Ob wir das noch erleben – je nach dem, vielleicht aber auch nicht. Das ist allerdings nicht der Punkt. Massgebend ist doch, dass unsere Generation gerade die Software für das neue Programm der Menschheit entwickelt – unsere Gedanken, unsere Visionen, unsere neuen Werte – unabhängig von Dogmen und Gesetzen. Ich meine nicht, dass wir keine Gesetze brauchen; nur um die neue Welt zu gestalten, sollten wir sie zwar im Auge behalten, uns jedoch nicht daran verbeissen.

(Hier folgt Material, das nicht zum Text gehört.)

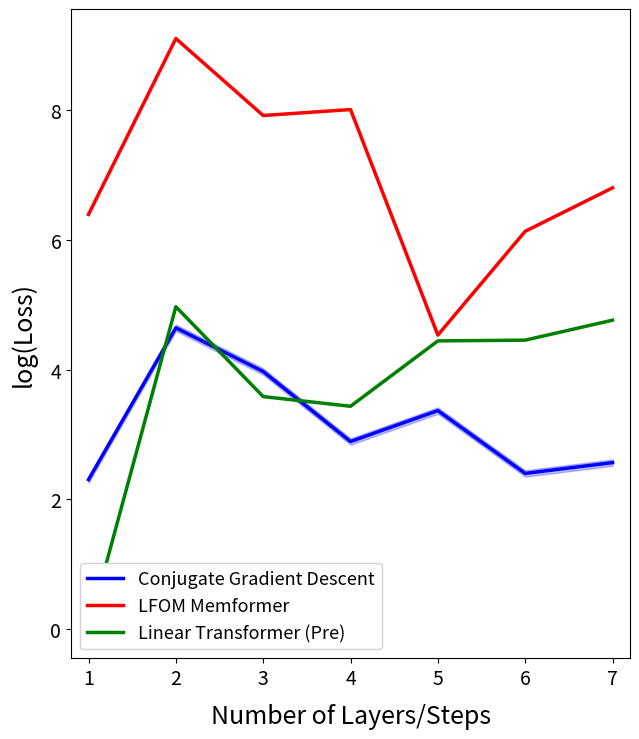

How many data points in LFOM Memformer are less than 6?

1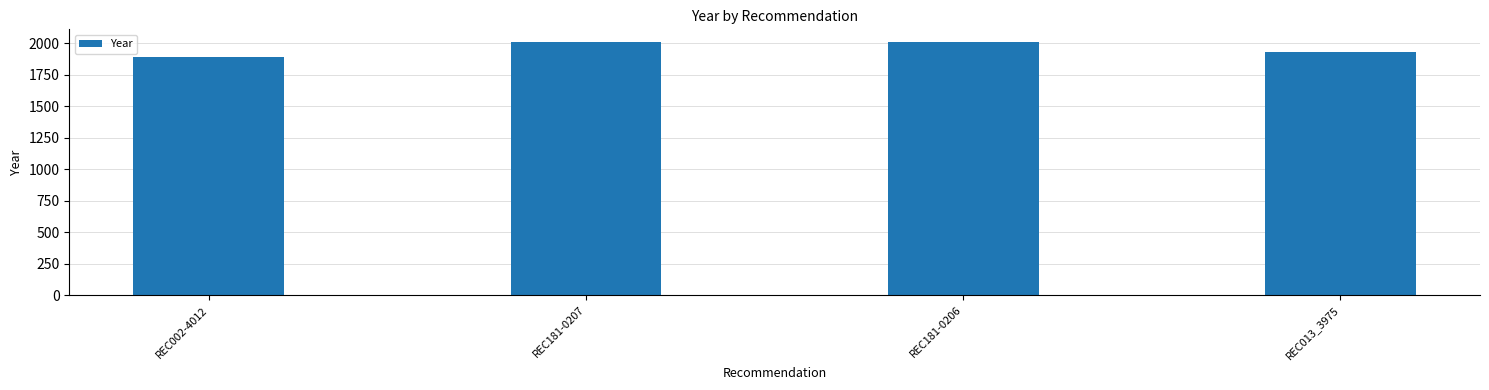

Reading left to right, extract all data points from this chart.

REC002-4012=1887	REC181-0207=2010	REC181-0206=2010	REC013_3975=1927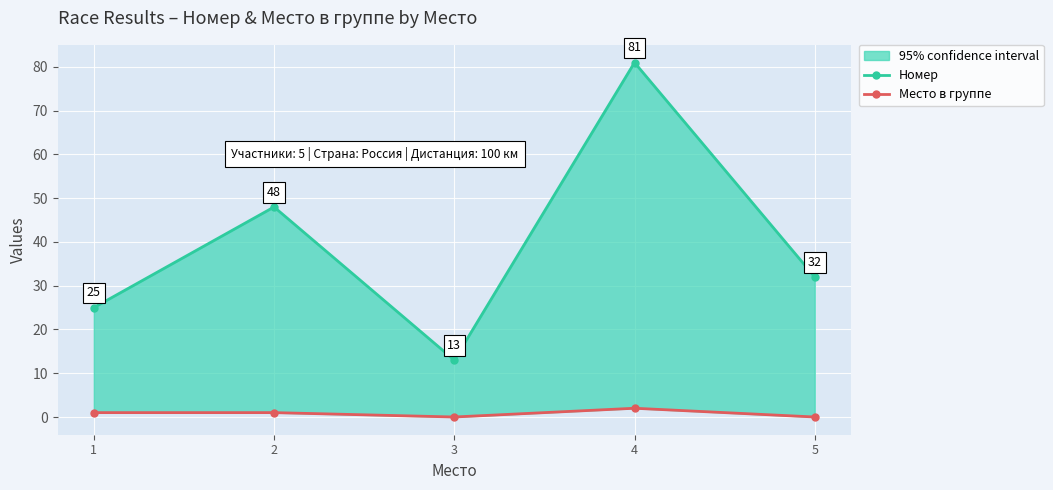

What are all the series names shown in the legend?

Номер, Место в группе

Falsch wäre es, auf den grossen Knall im eigenen Bewusstsein zu warten. Da kommt nichts auf uns zu, nimmt uns bei der Hand und führt uns unter das Tor des goldenen Regens. Wir müssen selbst aufbrechen – jeder für sich in seinem Umfeld, mit seinen Möglichkeiten und in seiner Verantwortung. Jeder von uns hat eine Rolle, bei der er seine innerste Überzeugung einfliessen lassen kann. Mich stört der Gedanke nicht mehr, dass ich nur ein kleines Staubkorn auf einer unendlichen Zeitkurve bin – denn ich habe endlich begriffen, dass alle Staubkörner zusammen, die Menschheit verkörpern und dass das Hier und Jetzt der Samen für die Zukunft ist – von wegen, es macht keinen Sinn, für menschliche Bedürfnisse vor Macht und Geld zu plädieren.

Und wenn ich mit meiner Tochter spiele, mich an ihrem Lachen und Quietschen labe, dann ist mir glasklar, wofür ich mich entscheide.